Much of contemporary popular culture revolves around one thing; imagining how the world will look after whichever of the many large, apocalyptic turds humanity is currently brewing - climate change, possible thermonuclear annihilation etc. - are eventually heaved into the whirling blades of an equally large, apocalyptic fan. Countless films, TV shows and books have been churned out over the years, all variously hypothesising just how humans would react to such an event and what kind of society would be constructed by the survivors that were able to heave themselves out of the rubble.
Well, stop the speculation, it ends here. No more is it up to the dreamers of this world to blindly postulate how such a society would look for Bear Grylls has the answers. Bear Grylls, as always, has the answers.
For those of you unfamiliar with Bear Grylls' reality TV masterpiece, Bear Grylls: The Island, allow me to explain. Bear Grylls maroons a group of quite ill-equipped people - both materially and emotionally - on a tropical Pacific island for 40 days, with some cameras, to allow us, the viewer, to mock their attempts to survive. The contestants have never met each other before being abandoned on the island but must work together to do everything, from sourcing food and water, to building shelter, making fires and trying to avoid being eaten by some of the island's larger wildlife. Essentially Bear Grylls has taken the nightmare, worst-case scenario for a 16th-century seafarer and turned it into a commercially viable television format. At this rate, it is only a matter of time before we see Bear Grylls: Ocean Cholera Scene, where a group of people are forced to try survive at sea on a British tea-clipper in the midst of a cholera outbreak, soundtracked exclusively with music from Britpop's Ocean Colour Scene - if only to have the name make sense.
The fifth series of the show began this week and, in one episode, it has already proved a more than worthy vessel for displaying the true extent of the abject degradation humans are capable of. Since the show's first season, each subsequent season has had some slight spin on the whole premise of sequestering a group of people on an island. They've introduced two groups on different islands as well as putting two groups on the same island, without either of the groups knowing of the other's presence at the outset. They've previously demarcated these groups in different seasons by age and gender and, when the groups would inevitably come into contact, they would eventually achieve something approaching harmony in the primitive society that they evolved.

========================================

■ Given problem 1 ■
From the article on Bear Grylls: The Island, extract the passage that opens with the words containing "Well, stop the" and closes with "always, has the answers.".
■ Given problem 2 ■
Answer these questions using the article on Bear Grylls: The Island.
(a) What two examples of looming catastrophe does the article name?
(b) For how many days are the contestants marooned on the island?
(c) By what were the groups demarcated in previous seasons?

■ Given material ■
========================================

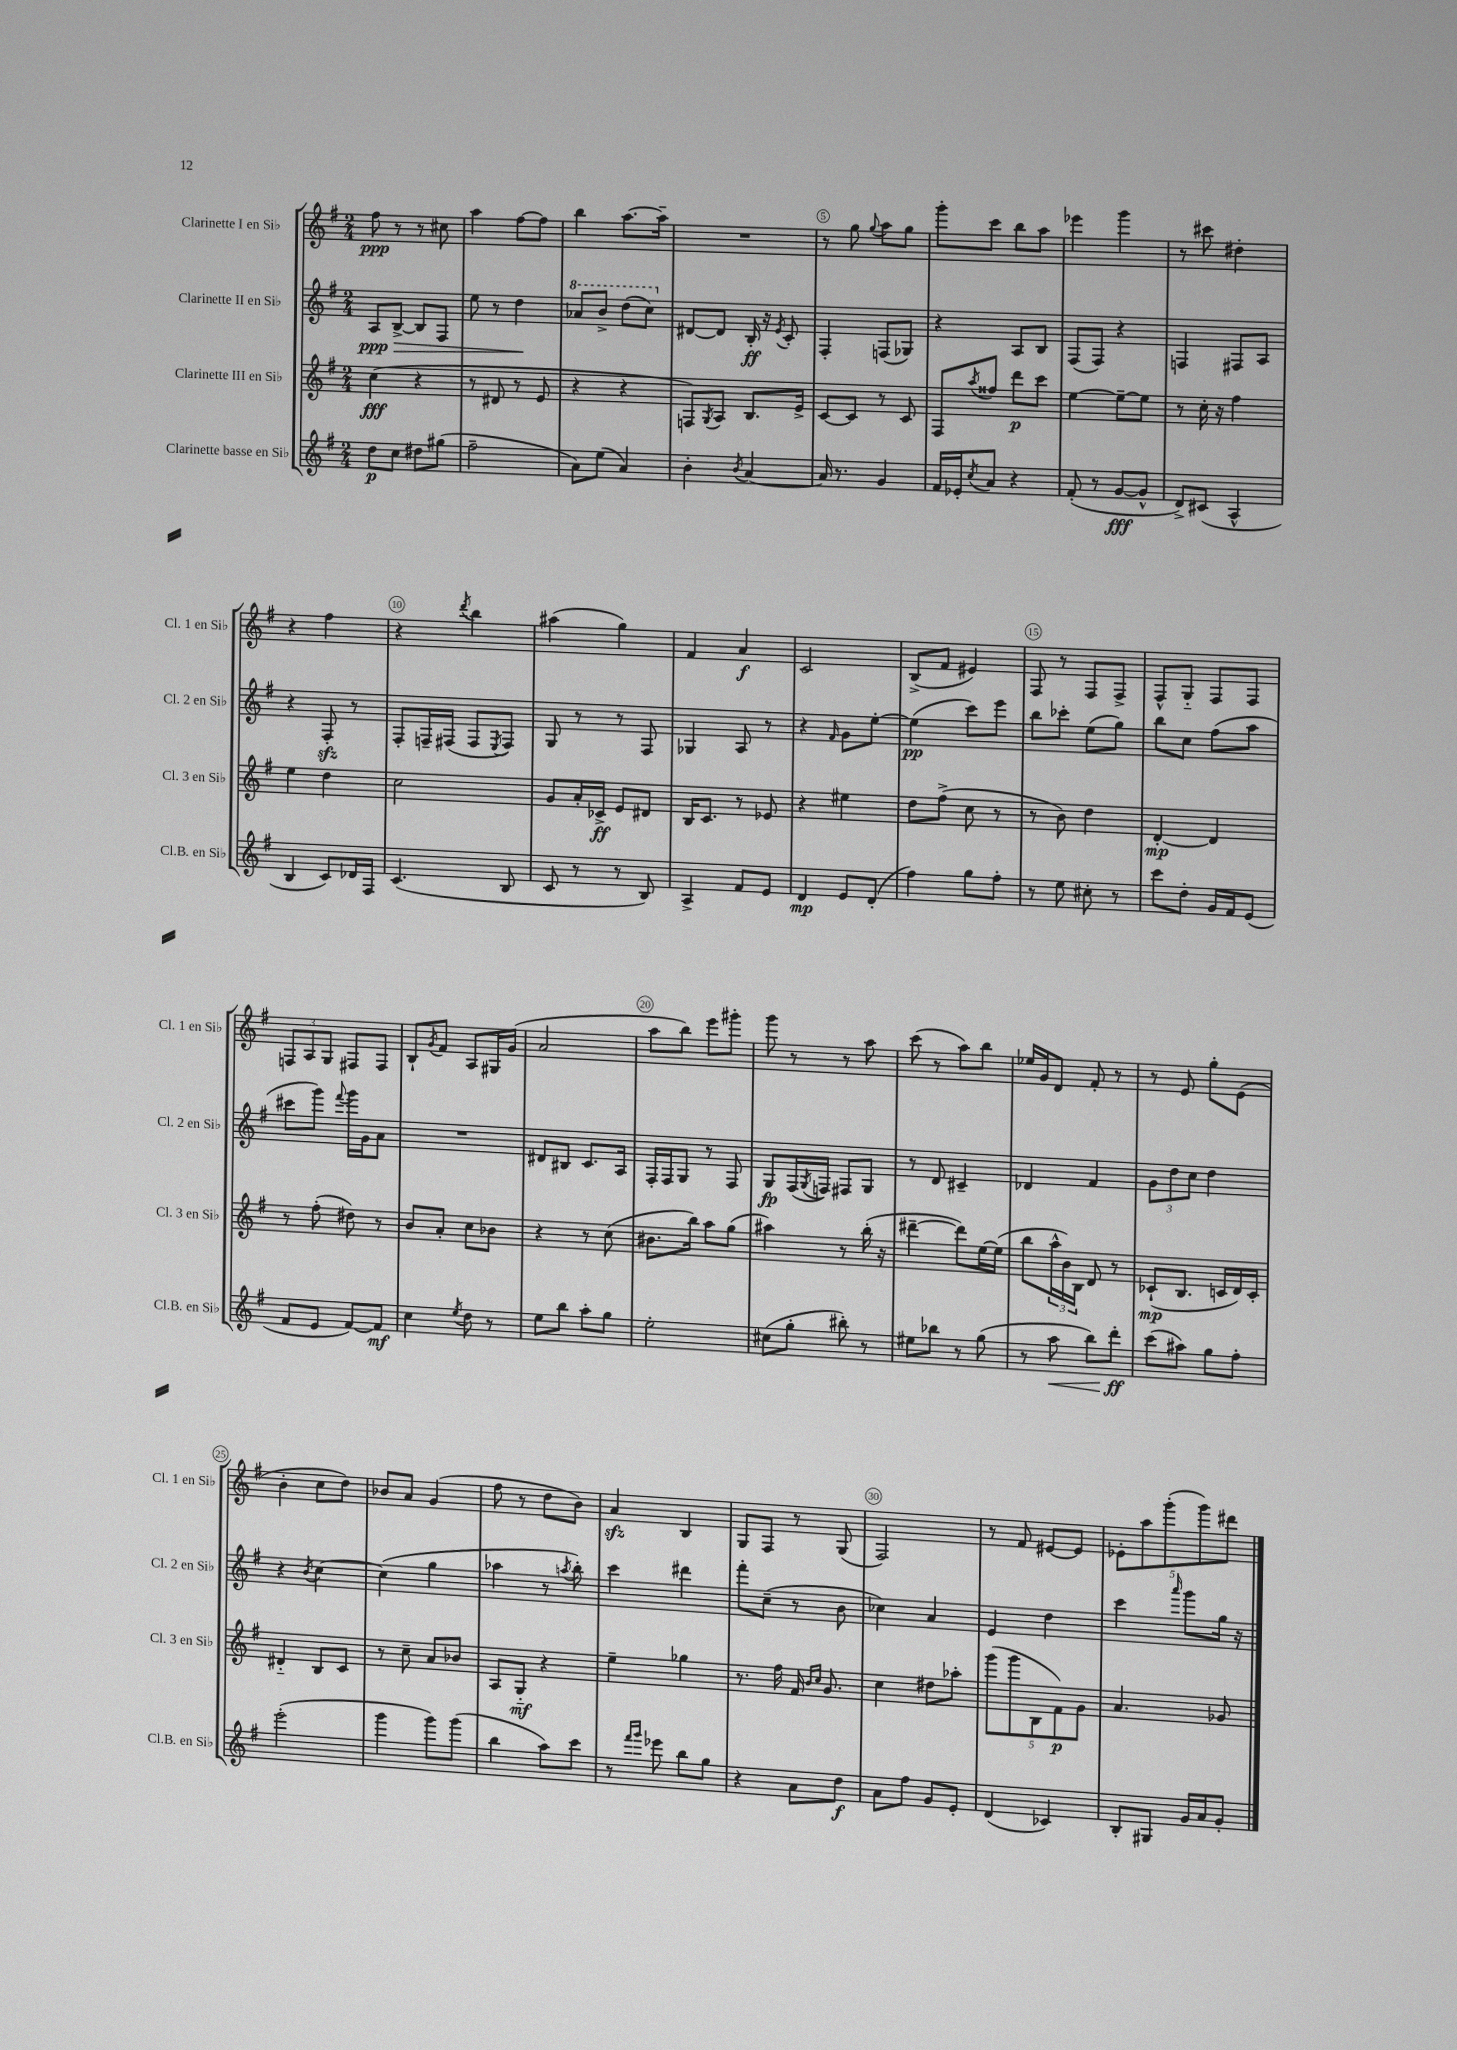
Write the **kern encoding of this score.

========================================

■ Problem solution 1 ■
Well, stop the speculation, it ends here. No more is it up to the dreamers of this world to blindly postulate how such a society would look for Bear Grylls has the answers. Bear Grylls, as always, has the answers.

■ Problem solution 2 ■
(a) Climate change and possible thermonuclear annihilation.
(b) 40 days.
(c) By age and gender.